Development Process in Detail
I documented the full development journey in an 8-part blog series.
| Part | Topic |
|---|---|
| Part 1 | Introduction and Overview |
| Part 2 | Local GPU Challenge and Setbacks |
| Part 3 | LoRA and Quantization Explained |
| Part 4 | Stock Prediction on Google Colab |
| Part 5 | OpenAI API Fine-tuning |
| Part 6 | Training Data Design |
| Part 7 | Translation LLM Selection — From DeepSeek to ChatGPT |
| Part 8 | MySQL to Firestore Migration and Production |
What I Learned
Data Quality Determines Model Performance
After testing 3 open-source models and 1 commercial model — 4 approaches in total — the most important factor turned out to be not “model size” but “input data quality and completeness.” The model trained on full data via OpenAI API vastly outperformed models trained on truncated data on Colab.
LLM Fine-tuning Is Accessible to Individual Developers
Fine-tuning is not reserved for large corporations. With OpenAI’s API, I built a custom model from 1,009 training samples in about 8 minutes, for a few dollars. The key investment is in preparing high-quality training data.
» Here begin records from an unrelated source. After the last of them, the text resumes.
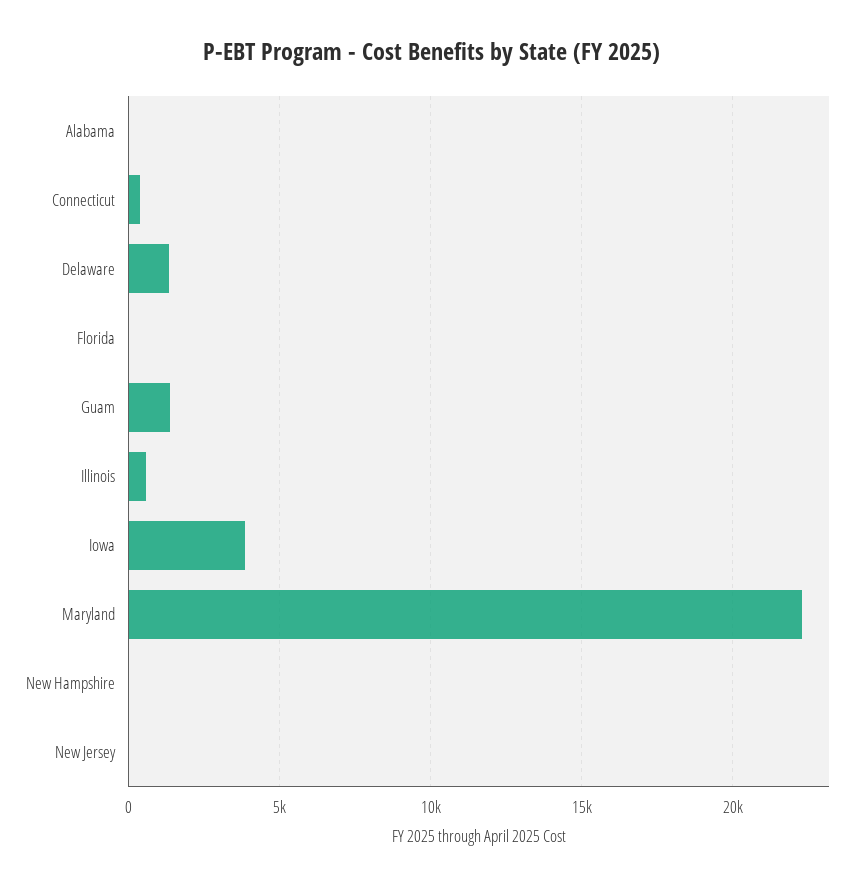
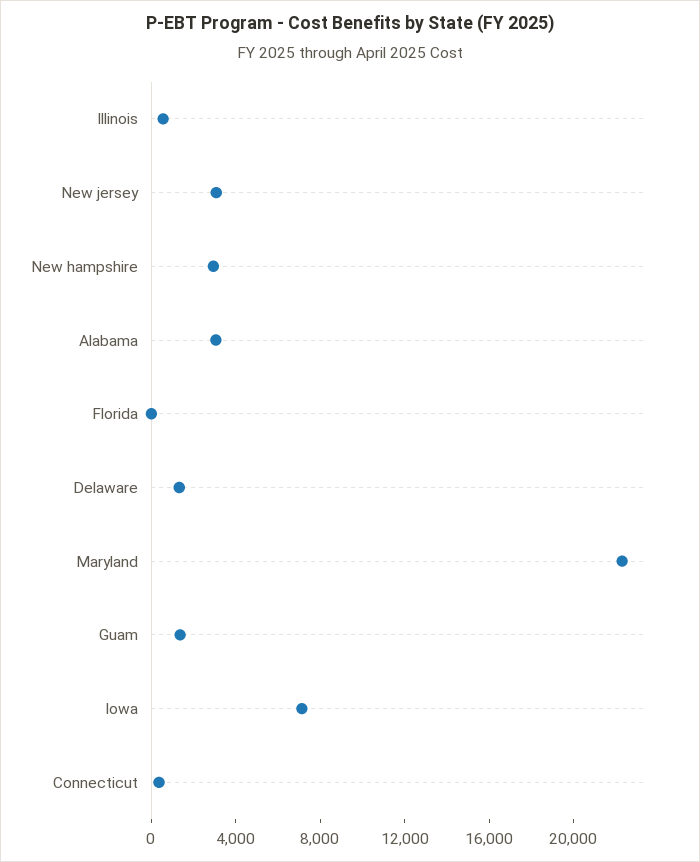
  {
-   "Alabama": 0,
+   "Alabama": 3000,
    "Connecticut": 500,
    "Delaware": 1500,
    "Florida": 0,
    "Guam": 1500,
    "Illinois": 500,
-   "Iowa": 4000,
+   "Iowa": 7000,
    "Maryland": 22500,
-   "New Hampshire": 0,
+   "New Hampshire": 3000,
-   "New Jersey": 0
+   "New Jersey": 3000
  }

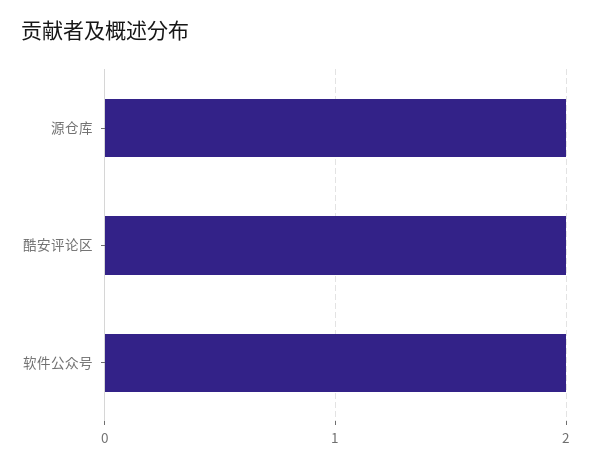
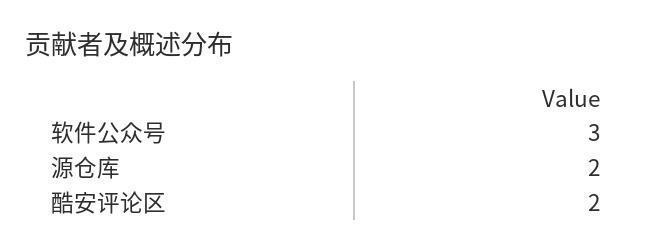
  {
    "源仓库": 2,
    "酷安评论区": 2,
-   "软件公众号": 2
+   "软件公众号": 3
  }

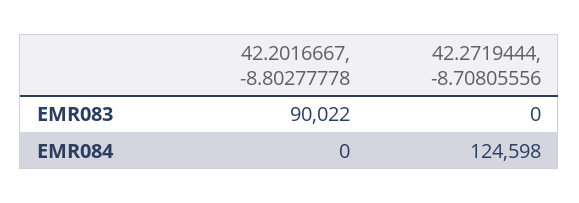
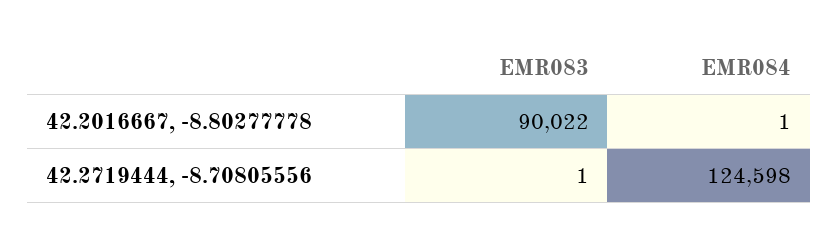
  {
    "42.2016667, -8.80277778": {
      "EMR083": 90022,
-     "EMR084": 0
+     "EMR084": 1
    },
    "42.2719444, -8.70805556": {
-     "EMR083": 0,
+     "EMR083": 1,
      "EMR084": 124598
    }
  }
Evaluate LLM Providers Holistically
Choosing based on cost alone leads to quality problems down the road. For multilingual applications in particular, the language balance of a model’s training data directly affects output quality. Stability, quality, and cost must be weighed together.
Disclaimer
Predictions generated by this service are automatically produced by LLMs and do not constitute investment advice. All investment decisions are your own responsibility. News and IR information is sourced from TDnet (Timely Disclosure network) and other publicly disclosed corporate information. Please always verify with original sources for accuracy.